There were other reasons, of course, why Admiral Pratt did not gather a strong entourage of followers. Very much to his credit was his proclivity for ignoring sycophants and pushing ahead strong leaders who often disagreed with many of his ideas. The Navy gained because he saw that Admirals Reeves, Schofield, Pringle, Upham, Leahy, and Standley received "career-enhancing" assignments; it was Pratt's way of doing things, but it added nothing to his short-term reputation. Finally, it must be recognized, Admiral Pratt was wrong on two issues of transcendent importance to the Navy and it would have been most unusual for the senior officers of his day to ignore these misjudgments. He assisted President Hoover in the latter's quest  p426 for naval limitation because he expected the President and Congress to build the Navy to treaty limits. To this end he worked against the advice and policies of the General Board. Less disastrously, at least during his tenure as CNO, Pratt showed a willingness to trust Japan and to extend the hand of friendship to the Royal Navy. Again, he was out of step with the nationalistic views of his fellow flag officers. Bluntly put, not many rising officers would care to become known as a protege of such an admiral. It could be a shortcut to non‑selection and early retirement.

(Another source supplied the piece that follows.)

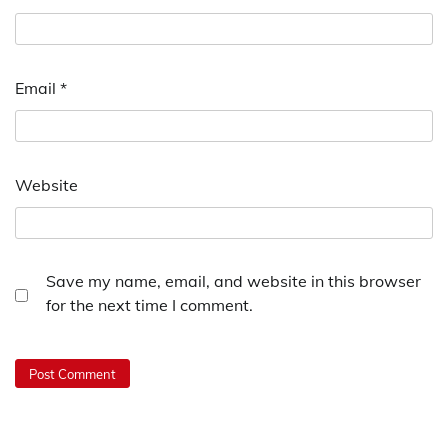
Email
*
Website
Save my name, email, and website in this browser
for the next time I comment.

With the Navy's renaissance following enactment of the Vinson-Trammell Act of 1934, the fleet could again plan ahead with confidence. When he was discussed in wardroom small talk, Pratt was remembered as the CNO who served in President Hoover's star-crossed Administration. That the Navy was better, because of his time at the helm, was seldom admitted. Yet, while he left behind no "band of brothers," there were many who privately would have put their own concurring endorsement to the letter Admiral Pratt received from Rear Admiral John W. Greenslade on 23 February 1933:

Having, perhaps, more than average concern for the good of the service and interest in the development of doctrines, methods and organization, I have followed your career with keen interest because I saw in you one of the extremely few officers who have looked ahead and worked determinedly for the sound development of our Navy and advancement of the naval art. And I am happy to be able to speak my conviction at this time that I followed the right trail for you have, without doubt, developed into the outstanding leader since the modern navy came into being. Upon your retirement you may feel assured that there remains a following well imbued with the principles for which you stand and willing to make sacrifices to maintain them.

The admiral appreciated this letter. The Navy and nation after 1933 had good reason to appreciate the contributions and service of Admiral William Veazie Pratt, U. S. Navy.